• _Supplied records_

++++++++

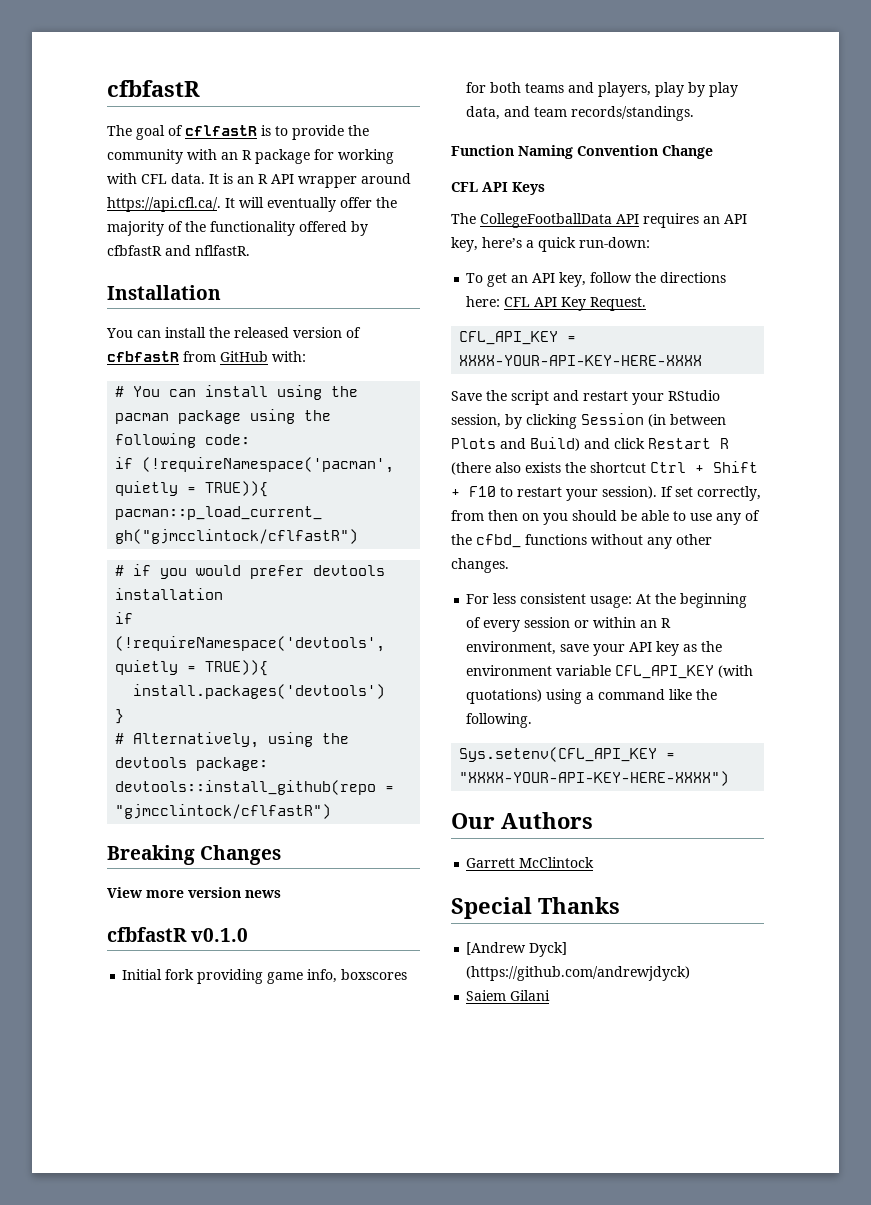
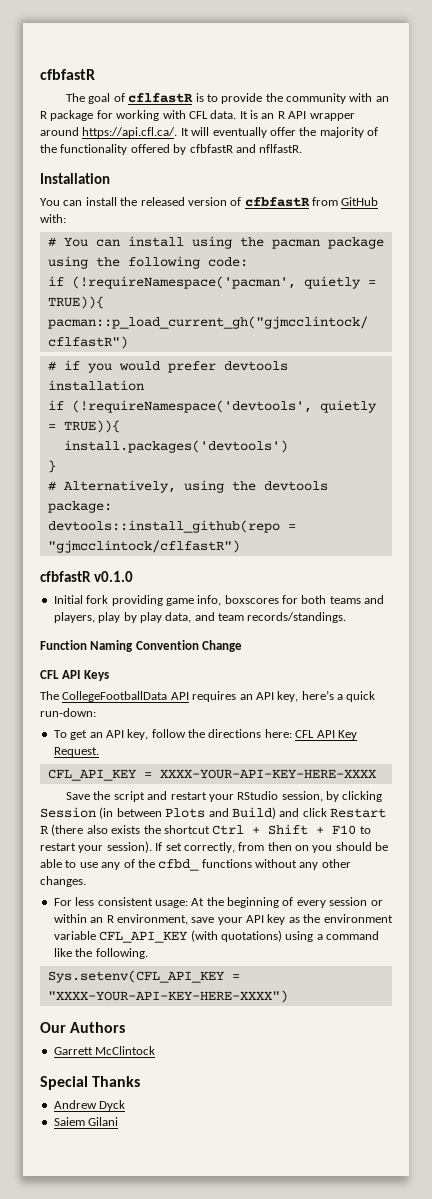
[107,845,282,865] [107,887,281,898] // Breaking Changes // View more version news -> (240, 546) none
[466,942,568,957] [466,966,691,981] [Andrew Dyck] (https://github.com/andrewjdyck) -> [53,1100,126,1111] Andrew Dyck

++++++++

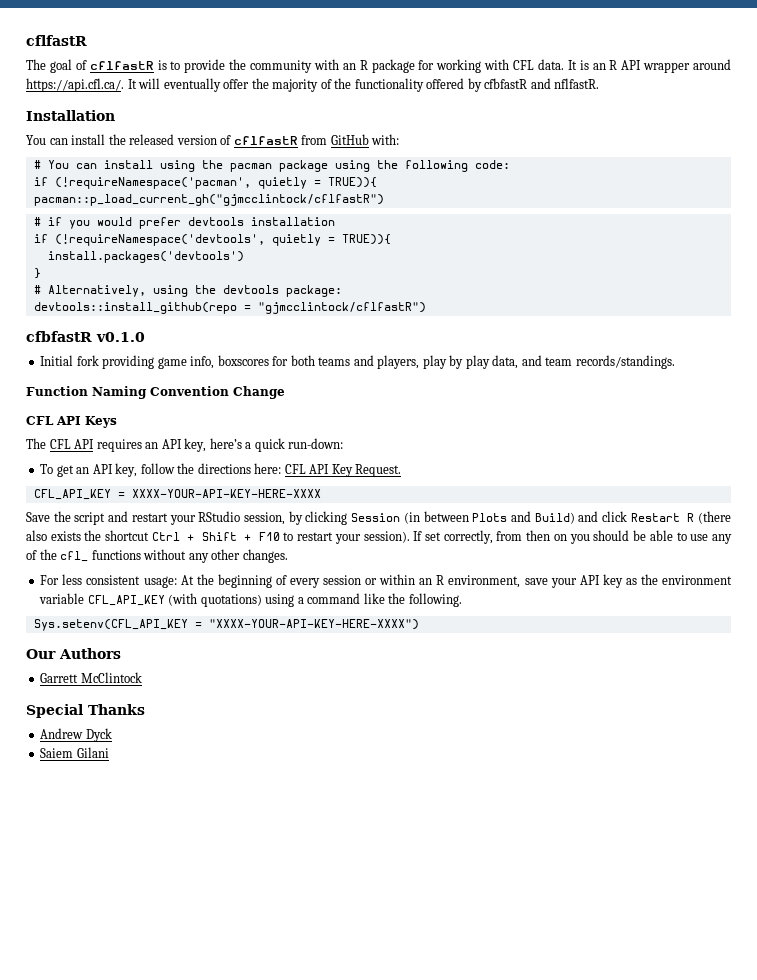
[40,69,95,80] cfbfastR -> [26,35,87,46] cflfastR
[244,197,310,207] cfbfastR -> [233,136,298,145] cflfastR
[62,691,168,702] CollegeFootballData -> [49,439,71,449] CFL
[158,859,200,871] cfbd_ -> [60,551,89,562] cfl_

++++++++

• _The problem_
Search the material above for the string "cfbfastR". Show every line that holds it.

• _Answer to the problem_
[40,69,95,80] cfbfastR -> [26,35,87,46] cflfastR
[244,197,310,207] cfbfastR -> [233,136,298,145] cflfastR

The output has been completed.